Édouard Adam – par Pierre Soulages

Propos recueillis par Philippe Ungar en juillet 2011

Lorsque j’ai commencé à fréquenter la maison Adam, il s’agissait encore d’une droguerie : j’y trouvais de la colle de peau pour enduire les toiles, les ménagères s’y approvisionnaient en lessive. Nous étions en 1946, je venais de m’installer dans un atelier rue Schœlcher, à Montparnasse! Le fils, Édouard, quittait à peine l’enfance et il commençait à travailler là, en blouse blanche, il servait les clients. J’ai tout de suite senti que ce jeune homme éprouvait de la curiosité pour le travail des artistes. Plus précisément, il était intéressé par la relation entre les matériaux qu’il vendait et ce qu’en faisaient les peintres ou les sculpteurs. Il pressentait dans les choses matérielles ce qu’elles pouvaient engager de l’ordre de la poésie et de l’art. Je lui ai dit : « Vous proposez quelques pinceaux, quelques produits, très bien, mais pourquoi pas d’autres matériels pour artistes Des châssis par exemple ? » Alors Édouard a cherché des menuisiers et il a fait faire des châssis. Puis sont venues des couleurs s’ajoutant à celles utilisées par les peintres en bâtiment. Il a grandi auprès de son père qui a eu l’intelligence de le laisser faire, qui a compris l’intérêt du magasin à se développer dans cette voie. Adam-Montparnasse est devenu une maison-phare pour les peintres et les sculpteurs de Paris, Édouard est devenu un personnage de la vie artistique parisienne.

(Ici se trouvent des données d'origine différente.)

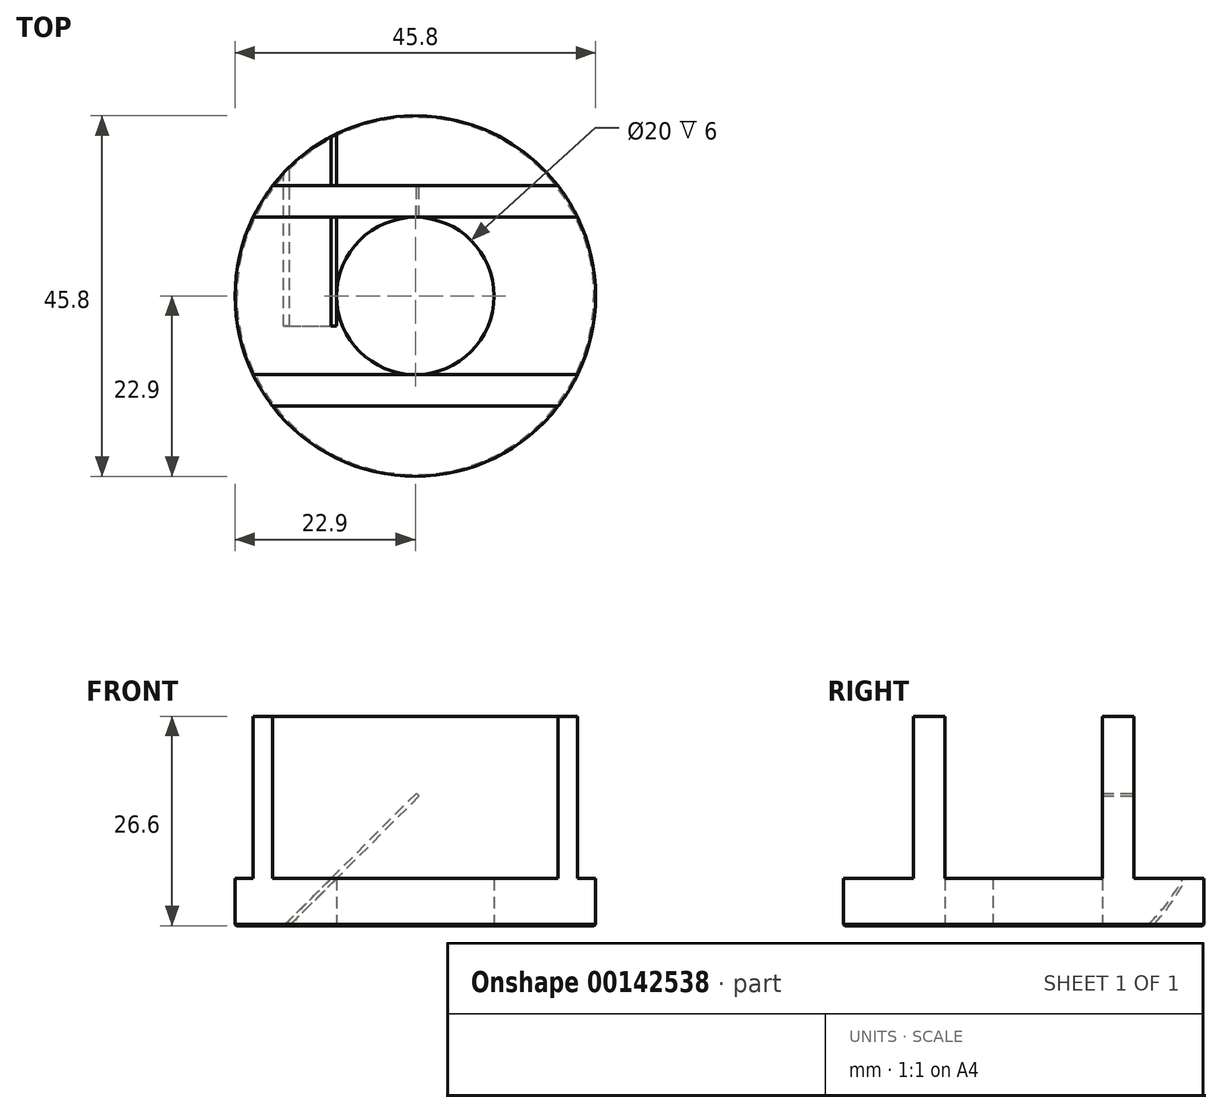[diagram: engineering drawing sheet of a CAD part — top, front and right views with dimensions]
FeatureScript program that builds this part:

Un jour, je me suis trouvé à la boutique avec le jeune fils d’un couple d’amis peintres, Marie Raymond et Fred Klein que je connaissais de longue date. Ce garçon est tombé en arrêt devant un fût de bleu outremer : « Oh, ce bleu, ce bleu ! » Une lumière s’est allumée dans son œil, et la même lumière a éclairé le visage d’Édouard. Ce garçon s’appelait Yves Klein, et de toute évidence, ce jour-là, il s’est passé quelque chose entre lui et le jeune patron du magasin. Finalement, Édouard a créé le médium grâce auquel le bleu Klein est né ; pour moi il faisait broyer du noir en pâte ferme. Ensuite, les tubes de couleurs ne me suffisant pas, il a trouvé des tubes plus gros, puis des pots, des kilos de couleurs. Je lui ai même acheté aussi un spalter, un grand pinceau plat, en martre, pour des couleurs plus liquides. L’objet valait une fortune. Édouard m’a dit si souvent de le laver soigneusement après usage que je l’ai toujours, Mais je ne m’en sers plus.

J’ai rarement vu Édouard derrière son comptoir. Il allait dans les ateliers, il observait la façon dont on utilisait ce qu’il nous avait vendu, et pourvu qu’on l’interroge, il n’était jamais avare de conseils. Il avait gardé de l’époque marchand de lessives, de blanc gélatineux et de balais, un côté ouvert à l’artisanat et l’atmosphère de son magasin s’en ressentait. Chez lui, on se sentait plus libre d’inventer, plus libre de choisir d’autres techniques que celles fixées par l’usage académique. On trouvait des produits qui n’étaient pas forcément destinés à la peinture artistique telle qu’elle était conçue, définie, arrêtée par la tradition, et c’est grâce à cet homme que l’on osait se les approprier. Il les testait dans son petit laboratoire et s’il était satisfait, il nous les faisait essayer. Il incarnait la liberté au cœur des techniques et de leurs possibilités artistiques.

Braque, Dubuffet, Hartung, Pierrette Bloch, Zao Wou-Ki, et beaucoup d’autres artistes sont allés ensuite chez Édouard Adam. Je suis heureux de l’avoir vu grandir. De l’avoir vu naître, même, et devenir un grand marchand de couleurs. Il a été pour moi, comme pour les autres qui sont venus chez lui, plus qu’un fournisseur, un conseiller. Il est resté mon ami, de ces amis qui font partie de notre quotidien sans qu’on ait besoin de les voir tous les jours.